Principle:Huggingface Datasets Streaming Shuffle
| Knowledge Sources | |
|---|---|
| Domains | Data_Engineering, NLP |
| Last Updated | 2026-02-14 18:00 GMT |
Overview
Buffer-based shuffling for streaming datasets maintains randomization of element order without requiring full materialization of the dataset in memory.
Description
Shuffling a streaming dataset presents a fundamental challenge: the entire dataset is never available at once, so a global random permutation is impossible. Buffer-based shuffling addresses this by maintaining a fixed-size buffer of elements and randomly sampling from it.

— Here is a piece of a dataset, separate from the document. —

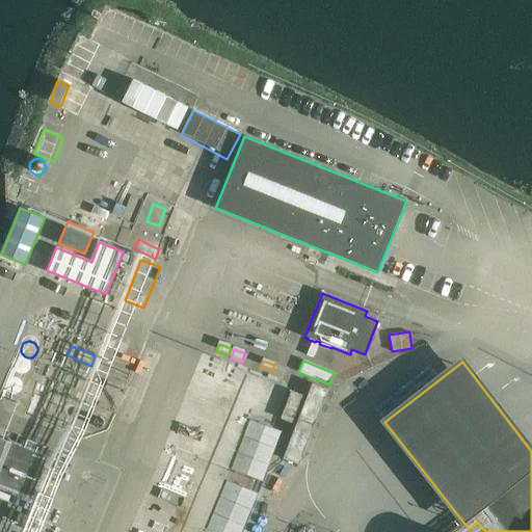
[(17,368),(16,369),(15,370),(15,372),(15,373),(15,374),(16,375),(17,376),(18,377),(19,378),(20,378),(22,378),(23,378),(24,378),(25,377),(26,376),(27,375),(27,374),(28,373),(27,371),(27,370),(27,369),(26,368),(25,367),(24,366),(22,366),(21,366),(20,366),(19,367),(18,367),(17,368)]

As each element is sampled and yielded, it is replaced by the next element from the stream, maintaining the buffer at its configured size.

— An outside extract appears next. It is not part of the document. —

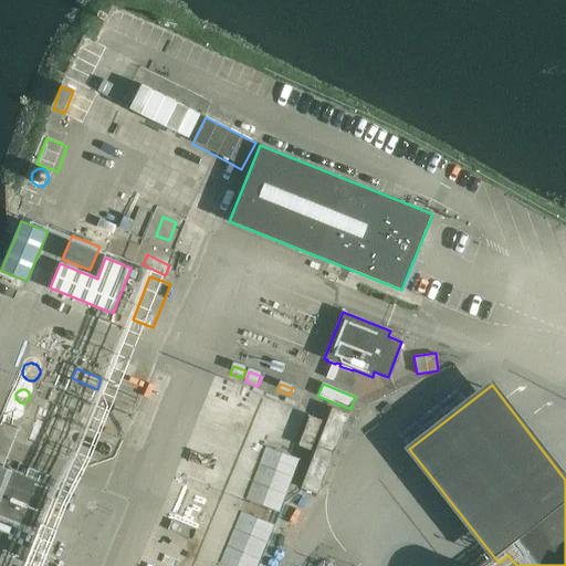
[(332,407),(301,488),(318,494),(349,413),(332,407)]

The quality of the shuffle depends on the buffer size:
- Buffer size equal to dataset size: Equivalent to a perfect global shuffle. Every element has an equal probability of appearing at any position.
- Buffer size of 1: No shuffling at all; elements are yielded in their original order.

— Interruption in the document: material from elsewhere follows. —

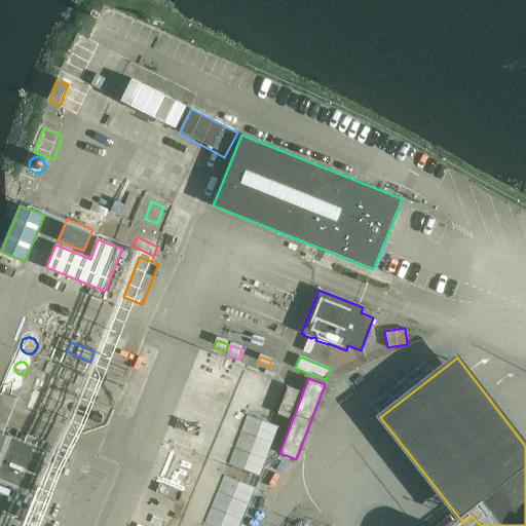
[(9,383),(8,384),(8,385),(8,386),(8,388),(8,389),(9,390),(10,391),(11,392),(12,392),(13,392),(15,392),(16,392),(17,392),(19,391),(20,390),(21,389),(21,387),(21,386),(21,385),(21,384),(20,383),(19,382),(17,381),(16,380),(14,380),(13,380),(12,380),(11,381),(10,382),(9,383)]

- Buffer size between 1 and dataset size: Provides approximate shuffling with a locality bias. Elements can move at most
buffer_sizepositions from their original location.
In addition to element-level buffer shuffling, the operation also shuffles the order of data shards (the underlying files or partitions). This shard-level shuffling provides coarse-grained randomization that complements the fine-grained buffer shuffle. However, if the shard order has been fixed by a prior skip or take operation, it is preserved.
Reproducibility is achieved through a seed parameter that controls both the buffer sampling and the shard ordering. This is particularly important in distributed training where all nodes must agree on the shard assignment.
Usage
Use streaming shuffle when:
- You are training a model on a streaming dataset and need to avoid ordering bias.
- You want approximate randomization without loading the full dataset into memory.
- You need reproducible shuffling across multiple runs or distributed nodes (by fixing the seed).
- You are combining shuffle with other lazy operations like map, filter, take, and skip.
Theoretical Basis
Buffer-based shuffling is an instance of reservoir sampling adapted for streaming contexts. The classic reservoir sampling algorithm (Vitter, 1985) maintains a fixed-size sample from a stream of unknown length, ensuring each element has an equal probability of being in the sample. The buffer shuffle variant extends this: instead of sampling for inclusion, it samples for the order of emission.
The algorithm is a variation of the Fisher-Yates shuffle applied incrementally. At each step, a random index in the buffer is selected, the element at that index is yielded, and the vacancy is filled by the next stream element. This ensures O(1) memory per buffered element and O(1) time per yielded element.
The two-level approach (shard-level permutation plus element-level buffer) is analogous to block randomization in experimental design: shards provide coarse randomization units, while the buffer provides fine-grained mixing within and across shard boundaries.